The division of the land by applicants in a manner which rendered substandard a lot on which a dwelling was presently situated is a circumstance which constitutes a violation of existing ordinance provisions readily distinguishable from a situation where the enactment of a zoning ordinance or an amendment to an ordinance already in existence imposes on a parcel of land a restriction to which it was not previously subject. Quite apart from relieving the smaller of the lots from the frontage requirement of the amended ordinance, the instant application seeks approval of a willful violation of a presumably valid amendment to the ordinance affecting the lot on which applicants' home is located. In such circumstances it was not for the board to sanction a deliberate disregard of what the local legislature had ordained in the interest of the public health, safety and general welfare.

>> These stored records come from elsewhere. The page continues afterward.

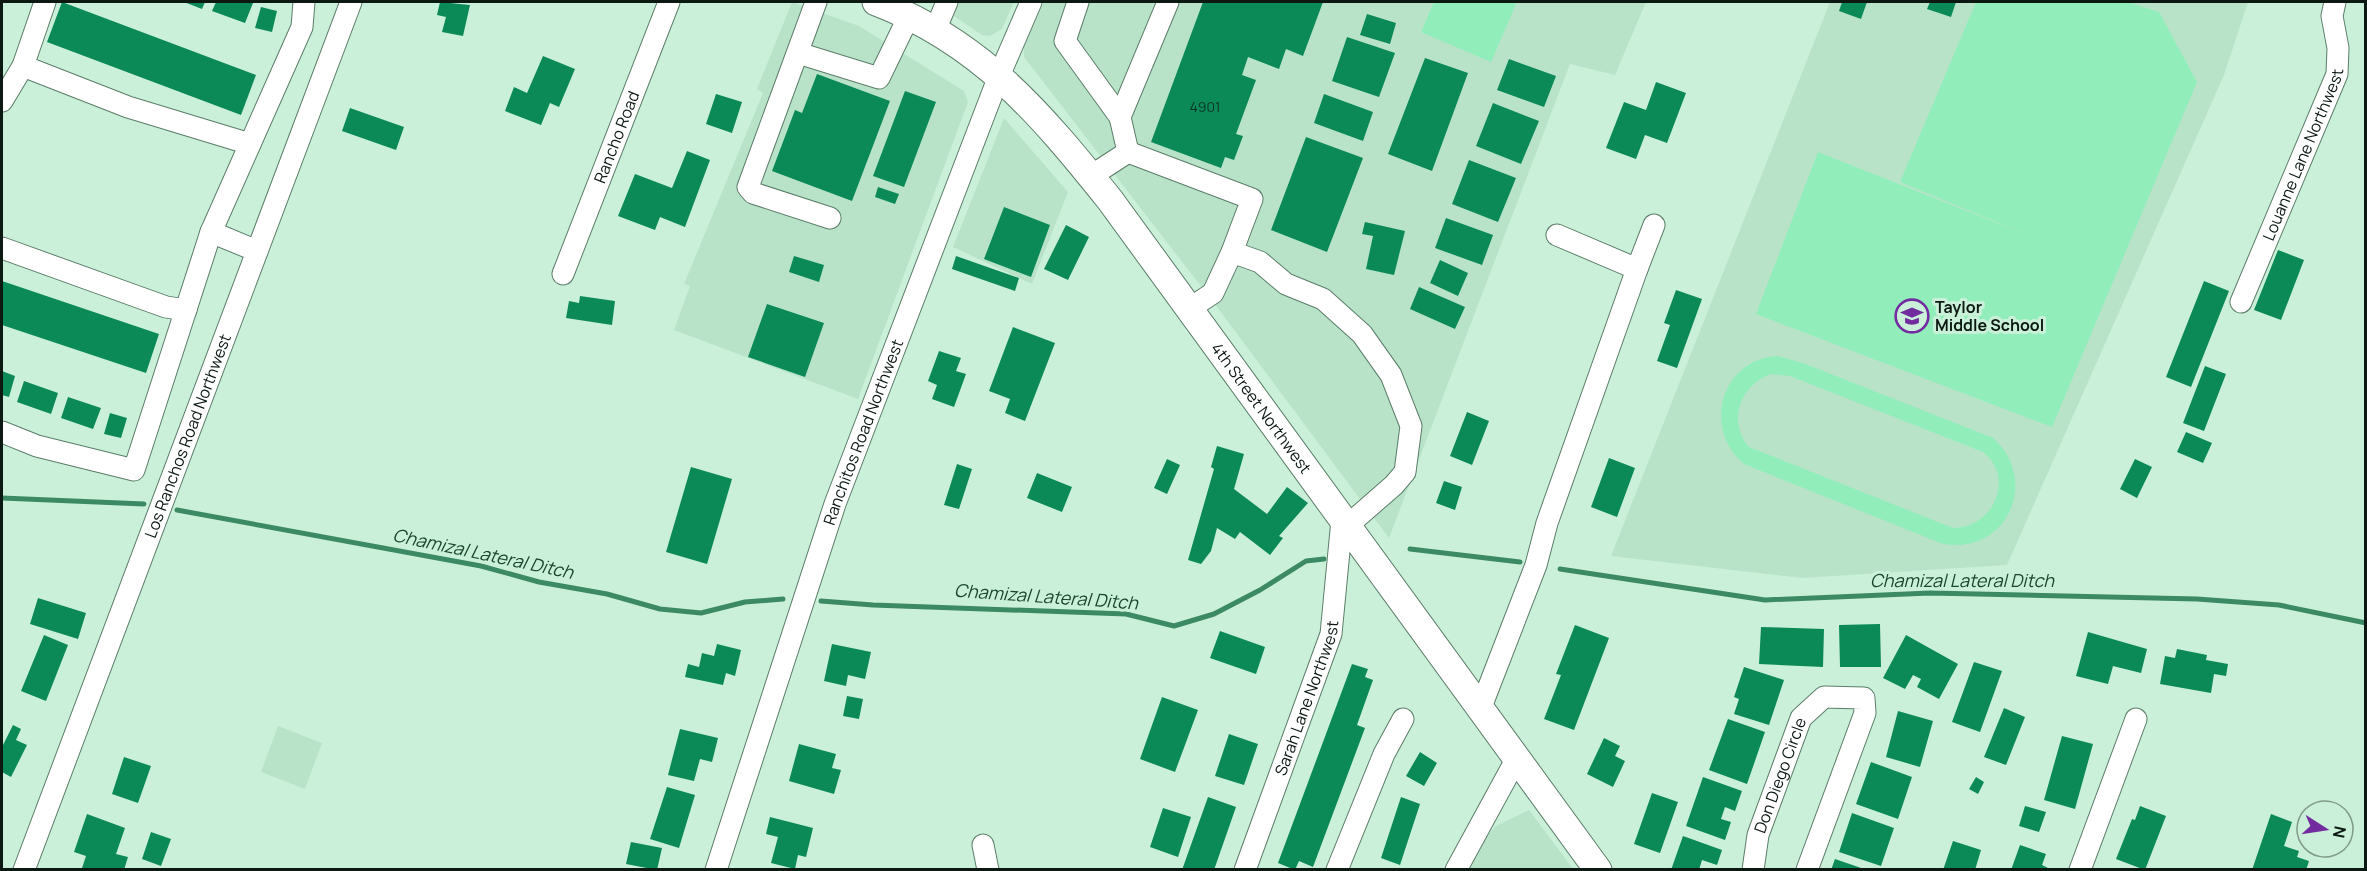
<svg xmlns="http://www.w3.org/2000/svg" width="2367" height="871" font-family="Manrope,sans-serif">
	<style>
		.built { fill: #b8e3c9 }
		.green { fill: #91eebb; fill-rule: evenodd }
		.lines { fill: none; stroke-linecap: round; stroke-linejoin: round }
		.stream { stroke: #3c8a63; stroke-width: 5 }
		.building { fill: #0b8a58 }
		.minor-casing { stroke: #5b7d69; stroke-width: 23 }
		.major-casing { stroke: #5b7d69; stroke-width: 29 }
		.minor { stroke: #fff; stroke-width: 21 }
		.major { stroke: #fff; stroke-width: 27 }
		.labels { text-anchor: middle; stroke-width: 6; stroke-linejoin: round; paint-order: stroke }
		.number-label { font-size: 14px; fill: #0c3524 }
		.street-label { font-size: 16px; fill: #0c1912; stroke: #cbf0d9 }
		.poi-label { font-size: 16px; font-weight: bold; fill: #0c1912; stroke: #cbf0d9; text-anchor: start }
		.water-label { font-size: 18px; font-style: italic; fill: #1a462f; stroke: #cbf0d9 }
	</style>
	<rect width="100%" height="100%" fill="#cbf0d9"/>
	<path class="built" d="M792,2L859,26L964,91L968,102L858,399L674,330L690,286L684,284L763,93L757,89Z
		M933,2H1014L1002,29L990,36L982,35Z
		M1044,2H1646L1615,75L1570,64L1389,538L1220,311L1024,57V46Z
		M1830,2H2248L2224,75L2007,565L1802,578L1611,556Z
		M1004,118L1068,192L1032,284L953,247Z
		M278,726L322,743L305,789L261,772Z
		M1529,810L1573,869L1468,870L1481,842L1496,826Z"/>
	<path class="green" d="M1434,2H1517L1491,62L1421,32Z
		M1976,2H2128L2159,12L2197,82L2052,427L1756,314L1818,152L2035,238L1900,182Z
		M1777,356L1803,363L1993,438C2040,479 2008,555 1943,544L1744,464C1701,428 1722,359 1777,356ZM1771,374L1790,376L1983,452C2016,478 1993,528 1953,528L1749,447C1727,422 1740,385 1771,374Z"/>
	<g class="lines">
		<path class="stream" d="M2,498L144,504
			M177,510L481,566L539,582L607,594L660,609L701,613L745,602L783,599
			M1410,549L1520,562
			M1560,569L1765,600L1930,593L2197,599L2279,605L2366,623
			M821,601L873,605L1126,614L1174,626L1214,614L1260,590L1306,561L1324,559"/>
	</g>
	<path class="building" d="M62,2L256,75L241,115L47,42Z
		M184,2H205L202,9Z
		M216,2H249L253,3L245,23L212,11Z
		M440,2L470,5L463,36L442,32L446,17L437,15Z
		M1203,2H1323L1303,56L1286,49L1279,69L1248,57L1242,75L1256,80L1236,134L1243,136L1234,160L1225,157L1221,168L1151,142Z
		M1842,2H1867L1861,19L1839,11Z
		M1930,2H1956L1951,17L1927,9Z
		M261,7L277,11L272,32L255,28Z
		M1367,14L1396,23L1390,44L1360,35Z
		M1347,37L1395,53L1379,97L1332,81Z
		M543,56L575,69L559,107L550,103L541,125L505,111L514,87L527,93Z
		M1425,58L1468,73L1432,171L1388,154Z
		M1509,59L1556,76L1544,107L1497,90Z
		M817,74L890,101L852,201L772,171L795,110L802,113Z
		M1656,82L1686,93L1667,143L1645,135L1636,159L1606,148L1624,102L1646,110Z
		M905,91L936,102L904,187L873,176Z
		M716,94L742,102L732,133L706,124Z
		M1324,94L1373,112L1363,141L1314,123Z
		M1493,103L1539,121L1521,164L1476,146Z
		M350,108L404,127L396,150L342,131Z
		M1306,137L1363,158L1327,252L1271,230Z
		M687,151L710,160L685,227L660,217L655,230L618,216L635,174L672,188Z
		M1469,160L1516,178L1498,222L1452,204Z
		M878,187L899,194L895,204L875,197Z
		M1004,207L1050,225L1031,277L984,259Z
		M1446,218L1493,235L1482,265L1435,248Z
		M1365,222L1405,231L1394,275L1366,269L1373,236L1362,234Z
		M1066,225L1089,237L1068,280L1044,269Z
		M2278,250L2304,260L2281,320L2254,310Z
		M794,256L824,265L819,282L789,272Z
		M956,256L1019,278L1015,291L952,269Z
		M1440,260L1468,273L1458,296L1430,283Z
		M2,281L159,334L146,373L2,325Z
		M2204,281L2229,291L2191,387L2166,377Z
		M1419,287L1465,307L1455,329L1410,309Z
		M1676,290L1702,299L1677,368L1657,361L1670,325L1664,323Z
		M580,296L615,301L612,325L566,318L569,301L579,303Z
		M767,304L824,323L805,377L748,357Z
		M1013,327L1055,343L1025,421L1005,413L1010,399L989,391Z
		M939,351L961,358L956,371L966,374L954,407L932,399L937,385L928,381Z
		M2205,366L2226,374L2204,431L2183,423Z
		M2,371L15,376L9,397L2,395Z
		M24,381L58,393L51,414L17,402Z
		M68,397L101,408L93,429L61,418Z
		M1467,412L1489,421L1472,465L1450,456Z
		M110,413L127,418L121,438L104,434Z
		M2186,432L2212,443L2203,463L2177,452Z
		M1217,446L1244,454L1234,489L1267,514L1287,487L1308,503L1279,536L1283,538L1270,555L1240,532L1235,539L1217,528L1211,551L1201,564L1188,560L1214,469L1211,467Z
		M1609,458L1635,468L1617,517L1591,507Z
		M1167,459L1180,465L1167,494L1154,488Z
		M2135,459L2152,467L2137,498L2120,489Z
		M957,464L972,469L959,509L944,505Z
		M691,467L732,479L707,564L666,552Z
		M1037,473L1072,487L1062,512L1027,498Z
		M1444,481L1462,487L1455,510L1436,503Z
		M38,598L86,613L78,639L30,624Z
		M1880,624L1881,667H1840L1839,625Z
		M1575,625L1609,638L1574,730L1544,719L1561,675L1556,674Z
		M1761,627L1824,629L1823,667L1759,664Z
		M1220,631L1265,647L1256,674L1210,658Z
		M2088,632L2147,649L2141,673L2113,666L2108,684L2076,676Z
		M44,635L68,645L46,701L21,691Z
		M1906,635L1958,664L1939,699L1917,687L1921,679L1913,675L1905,689L1883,678Z
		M717,644L741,650L735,676L726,673L723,685L685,677L688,664L699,667L702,653L714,656Z
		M832,644L871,652L865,679L848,675L846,686L824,681Z
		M2177,649L2207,655L2206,660L2228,664L2226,676L2214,674L2211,693L2160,684L2165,656L2175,658Z
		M1974,662L2002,671L1980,732L1952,722Z
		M1352,664L1368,669L1365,677L1373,680L1357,725L1365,728L1313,867L1299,861L1295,870L1278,863Z
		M1744,667L1784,680L1769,725L1734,714L1739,699L1734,697Z
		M847,696L863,699L859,719L843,716Z
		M1162,697L1198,710L1175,772L1140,759Z
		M2004,708L2025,717L2006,765L1984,757Z
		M1898,711L1933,721L1920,767L1886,757Z
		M1728,719L1765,732L1747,784L1709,770Z
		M13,725L21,729L16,740L27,745L11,777L2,772V747Z
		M680,729L718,738L712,762L700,759L694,781L668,775Z
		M1229,734L1258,744L1244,785L1215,776Z
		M2062,736L2093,744L2075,809L2044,800Z
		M1604,738L1620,746L1615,756L1625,761L1613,787L1587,774Z
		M799,744L836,754L832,768L841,770L834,794L789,781Z
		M1420,752L1437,763L1424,786L1406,776Z
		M124,757L151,766L138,803L112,794Z
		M1871,762L1912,777L1898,819L1856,804Z
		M1703,777L1742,791L1735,811L1725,807L1721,819L1731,822L1725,840L1686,826Z
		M1976,777L1984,782L1978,794L1969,789Z
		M667,787L695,795L679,848L650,839Z
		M1652,793L1678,802L1660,853L1634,844Z
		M1208,797L1236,807L1214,870H1182Z
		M1401,797L1420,804L1400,865L1381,858Z
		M2025,806L2046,812L2039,832L2019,826Z
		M2140,806L2166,816L2145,870L2116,859L2132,819L2135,820Z
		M1163,808L1191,817L1178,857L1150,847Z
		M1852,813L1894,828L1881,866L1839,852Z
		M87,814L125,828L116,854L128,857L124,870L82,868L86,856L74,852Z
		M2271,814L2292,822L2284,846L2299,851L2297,857L2309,861L2306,870H2252Z
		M770,817L813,828L806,857L798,855L795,869L771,863L778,837L766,834Z
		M151,832L171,839L161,866L142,859Z
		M1683,836L1722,850L1717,865L1702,860L1699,870H1671Z
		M1953,841L1981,850L1975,870H1943Z
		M631,842L662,848L657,870L626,864Z
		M2020,845L2046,854L2042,865L2052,870H2011Z
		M1835,859L1864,869V870H1831Z"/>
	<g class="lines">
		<g class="minor-casing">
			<g id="minor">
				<path d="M816,2L748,187L753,193L830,218"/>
				<path d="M1078,2L1065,41L1120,117"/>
				<path d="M936,28L947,2"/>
				<path d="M798,53L879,78L909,16"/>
				<path d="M23,66L128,107L250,144"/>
				<path d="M2,101L23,66L45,2"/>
				<path d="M1128,152L1120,117L1168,2"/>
				<path d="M1091,176L1128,152L1252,199L1232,252L1213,293L1189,309"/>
				<path d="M211,232L257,251"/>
				<path d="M2,248L166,307L186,310"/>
				<path d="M1232,252L1260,262L1286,284L1323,299L1362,334L1391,375L1411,426L1405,472L1394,485L1347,526"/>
				<path d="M1637,269L1654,225"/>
				<path id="s1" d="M563,274L669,2"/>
				<path id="s2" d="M2241,302L2337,74L2338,48L2332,16L2335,2"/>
				<path d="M2,432L37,446L134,470L211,232L302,27L304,2"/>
				<path d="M1481,707L1536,565L1547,523L1637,269L1557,235"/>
				<path d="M983,845L988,870"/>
				<path id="s3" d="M24,870L351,2"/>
				<path id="s4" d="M716,870L835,504L999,76L1031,2"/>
				<path id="s5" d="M1245,870L1331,634L1342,520"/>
				<path d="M1337,870L1384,754L1403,719"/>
				<path d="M1456,870L1517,758"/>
				<path id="s6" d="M1753,870L1758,835L1801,718L1824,697L1864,698L1865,713L1807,870"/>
				<path d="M2080,870L2136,719"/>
			</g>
		</g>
		<g class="major-casing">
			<g id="major">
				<path id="s7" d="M876,2C981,42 1041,114 1110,200L1598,870"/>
			</g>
		</g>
		<use href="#minor" class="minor"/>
		<use href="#major" class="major"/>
	</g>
	<defs>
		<g id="school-ring" transform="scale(1.725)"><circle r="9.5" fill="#cbf0d9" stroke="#722ca0" stroke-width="1.5"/><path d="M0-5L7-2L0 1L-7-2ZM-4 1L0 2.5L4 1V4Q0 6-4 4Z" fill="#722ca0"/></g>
	</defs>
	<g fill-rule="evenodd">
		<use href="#school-ring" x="1912" y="316"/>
	</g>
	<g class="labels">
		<g class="number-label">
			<text x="1205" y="112">4901</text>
		</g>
		<g class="street-label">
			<text dy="6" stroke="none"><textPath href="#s1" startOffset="147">Rancho Road</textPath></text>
			<text dy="6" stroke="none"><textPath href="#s2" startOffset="160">Louanne Lane Northwest</textPath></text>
			<text dy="6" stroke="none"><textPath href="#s7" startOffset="568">4th Street Northwest</textPath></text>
			<text dy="6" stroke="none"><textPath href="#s4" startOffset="462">Ranchitos Road Northwest</textPath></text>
			<text dy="6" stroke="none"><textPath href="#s3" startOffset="464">Los Ranchos Road Northwest</textPath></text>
			<text dy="6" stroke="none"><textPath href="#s5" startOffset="183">Sarah Lane Northwest</textPath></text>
			<text dy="6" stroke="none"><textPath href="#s6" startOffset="99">Don Diego Circle</textPath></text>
		</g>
		<g class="poi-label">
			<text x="1935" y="313">Taylor<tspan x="1935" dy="18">Middle School</tspan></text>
		</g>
		<g class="water-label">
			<text transform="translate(483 554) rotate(12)" y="6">Chamizal Lateral Ditch</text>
			<text x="1962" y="587">Chamizal Lateral Ditch</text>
			<text transform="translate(1046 597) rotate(4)" y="6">Chamizal Lateral Ditch</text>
		</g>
	</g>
	<rect width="2367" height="871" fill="none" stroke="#0c1912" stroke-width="6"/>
	<g transform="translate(2325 829) rotate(102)"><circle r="28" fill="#cbf0d9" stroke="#7f9a89" stroke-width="1.5"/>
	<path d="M0-4.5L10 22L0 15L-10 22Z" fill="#722ca0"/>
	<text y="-9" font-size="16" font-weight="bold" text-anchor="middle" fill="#0c1912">N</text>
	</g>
</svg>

In adopting the amendment of October 11, 1965, the Barrington town council predicated their action on a statement of public policy which in pertinent part reads as follows:"The Town Council is aware of the serious problems of drainage and sewage disposal which would become more acute *365 without the passage of this amendment controlling the density of population. This amendment will provide for an orderly growth of the Town in a healthy environment with adequate provision of the many municipal services required by the public."
If, from a reading of the board's decision, it is argued that the amendment is arbitrary in that both substandard lots have as much or even more street frontage than do many, if not most, of the lots in an A zone, such objection should properly be addressed to the superior court in an attack on the ordinance and not by way of appeal to the zoning board of review. R.I. Home Builders, Inc. v. Hunt, 74 R.I. 255, 60 A.2d 496.
The petition for certiorari is granted, the decision of the board is quashed, and the records certified are ordered returned to the respondent board with our decision endorsed thereon.